Oil refinery land surrounding communities plead for environmental sensitivity

Women under the Oil Refinery Residents Association (ORRA), attend a meeting over concerns of tree clearing in the surrounding oil refinery land at Nyahaira Village in Kabaale Sub-county, Hoima District. (Photo: Gad Asaba)

Communities of Nyahaira Village surrounding the land acquired to host a proposed oil refinery in Kabale Sub-county, Hoima District, fear that before long they will experience harsh weather changing patterns due to indiscriminate tree clearing in the area.

Under their umbrella connotation of Oil Refinery Residents Association (ORRA), the residents decry the manner in which trees were unrestrainedly cleared, exposing the area to severe future environmental changes.

During their meeting, the residents feared that coupled with fumes from the refinery chimneys once oil extraction begins, it will inexorably be environmentally disastrous through carbon emissions that will plummet from the atmosphere and equally prove tragic to human life.  

Ms Darlison Kyalisiima says leaving the land bare attracts unpredictable and inescapable weather changes in a little while; even affecting arable farming in the area, save for oil.

Sound bite: Kyalisiima on tree clearing (Runyoro/Rutooro)

The Nyahaira village chairman, Mr Emmanuel Odimu, observes that since the inception of the refinery undertakings and the current construction of Hoima International Airport, many environmental degrading activities are feasible in form of tree felling.

He cautions that this will subject communities in the surrounding areas to unhealthy conditions including austere heat.

The politician suggests to relevant government authorities to always inform from the onset any project host communities of the positive and negative effects in chorus during their sensitisation campaigns.

Mr Odimu calls for government intervention before actual realisation of the aftermath of environmental destruction adding that although local leaders advise people to plant trees, it becomes hard to effect since they have small plots of land.

Sound bite: Odimu on tree clearing (English)

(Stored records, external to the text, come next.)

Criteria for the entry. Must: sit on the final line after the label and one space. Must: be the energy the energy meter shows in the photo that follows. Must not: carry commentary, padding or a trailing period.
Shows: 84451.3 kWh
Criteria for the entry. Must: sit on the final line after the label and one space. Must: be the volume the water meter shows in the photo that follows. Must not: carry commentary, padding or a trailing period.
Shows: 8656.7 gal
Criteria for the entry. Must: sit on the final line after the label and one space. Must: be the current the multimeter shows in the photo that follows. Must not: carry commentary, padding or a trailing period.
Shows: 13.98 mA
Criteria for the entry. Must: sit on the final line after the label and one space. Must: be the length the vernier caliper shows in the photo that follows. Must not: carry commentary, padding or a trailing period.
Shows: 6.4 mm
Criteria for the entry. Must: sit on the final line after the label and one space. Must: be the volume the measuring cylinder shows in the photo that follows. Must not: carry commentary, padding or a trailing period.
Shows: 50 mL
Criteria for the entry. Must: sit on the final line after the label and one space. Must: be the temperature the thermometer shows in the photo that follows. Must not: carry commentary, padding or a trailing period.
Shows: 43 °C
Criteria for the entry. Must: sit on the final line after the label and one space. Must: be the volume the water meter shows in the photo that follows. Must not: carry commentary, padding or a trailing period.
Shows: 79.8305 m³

Mr Christopher Opio, the ORRA General Coordinator, urges appropriate government officials to meet and teach the affected persons about the negative and positive impacts likely to come along with the project to help them employ possible solutions to the problems.

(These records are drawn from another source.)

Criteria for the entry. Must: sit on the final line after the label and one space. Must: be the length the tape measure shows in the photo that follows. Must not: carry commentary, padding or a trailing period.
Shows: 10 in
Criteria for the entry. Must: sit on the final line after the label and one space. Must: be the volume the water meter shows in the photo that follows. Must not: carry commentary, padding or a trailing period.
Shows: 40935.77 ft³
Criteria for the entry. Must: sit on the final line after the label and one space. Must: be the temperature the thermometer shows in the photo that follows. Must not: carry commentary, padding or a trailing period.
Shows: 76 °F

He also suggests that government departmental technocrats should advise the affected people about the tree species they should plant to absorb the fumes that will be billowing and plunging from the oil refinery chimneys and atmosphere respectively so they can sink the greenhouse gas for a healthy life and environment.

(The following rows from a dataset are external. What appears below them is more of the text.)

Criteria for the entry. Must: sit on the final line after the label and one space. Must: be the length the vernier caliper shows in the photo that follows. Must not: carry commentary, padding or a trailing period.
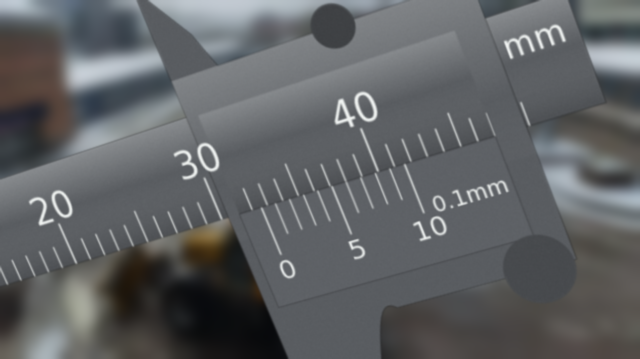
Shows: 32.6 mm
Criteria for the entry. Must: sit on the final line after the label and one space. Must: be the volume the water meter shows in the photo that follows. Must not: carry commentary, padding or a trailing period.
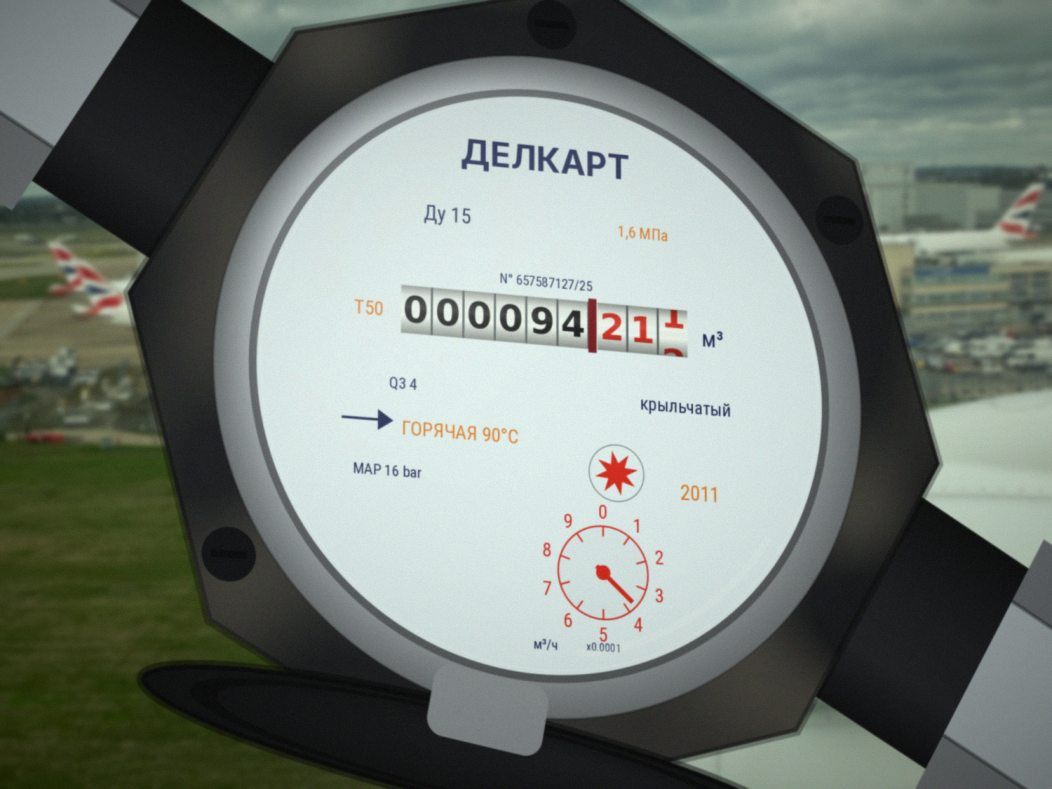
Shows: 94.2113 m³
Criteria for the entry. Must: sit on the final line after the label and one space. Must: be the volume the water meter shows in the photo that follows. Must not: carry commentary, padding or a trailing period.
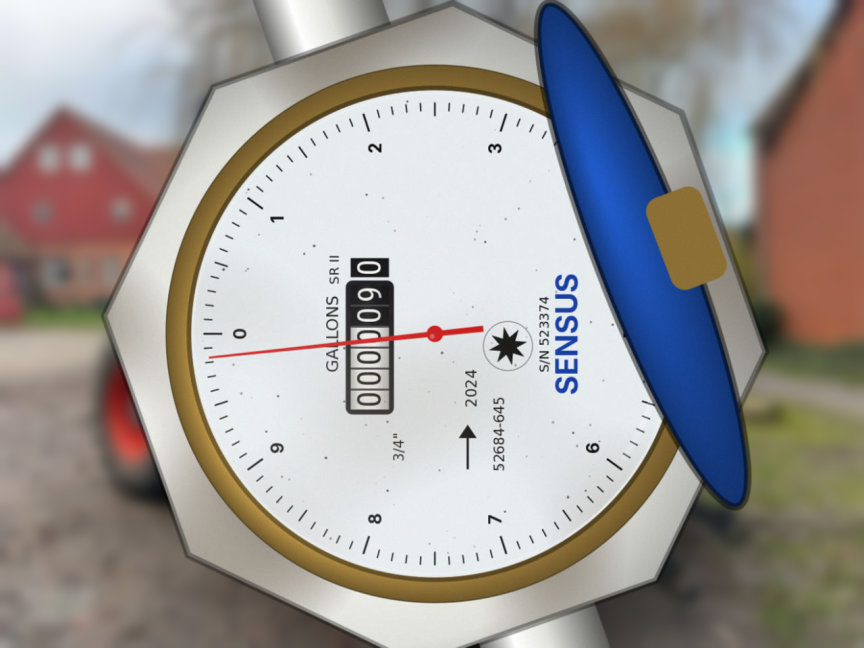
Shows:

Sound bite: Opiyo on government (English)
A man under ORRA emphasises a point during a meeting at Nyahaira Village in Kabaale Sub-county, Hoima District. (Photo: Gad Asaba)

To assuage environmental destruction, Mr Steven Pimundu, also resident of the area craves for government provision of tree seedlings for planting to save the environment from being affected by the resource that will bring in the petrodollar.

Sound bite: Pimundu on tree clearing (Runyoro/Rutooro)

The Petroleum Authority of Uganda (PAU) continues advising people to plant indigenous trees that absorb carbon from the atmosphere.

The advice has so far been taken up by some farmers in Hoima and the neighbouring Masindi district.

This website reported in 2020 that Ms Beatrice Ahimbisibwe, a farmer in Hoima said she developed the idea of tree farming that she started practicing in 2003 after seeing farmers earn big from carbon sales.

She revealed that she grows species like Ficus called “Omutoma” in Runyoro, prynas, tanaira and fagara recommended for carbon credits and best for carbon sequestration.

Carbon sequestration is a process in which trees, shrubs and organic matter like soil remove and store carbon from the atmosphere.

After farmers have grown indigenous trees, clients of carbon calculate the growth and storage of carbon over time to accurately depict the carbon sequestration rate of the trees.

The clients pay according to the carbon credits discovered in the trees.

Mr Peter Nyeko, a Masindi-based farmer and a member of the Hoima Tree For Global Benefit (TGB) Farmers Group says he also engages in planting trees for carbon revealing that in less than 10 years he had earned Shs3.2b from carbon sales.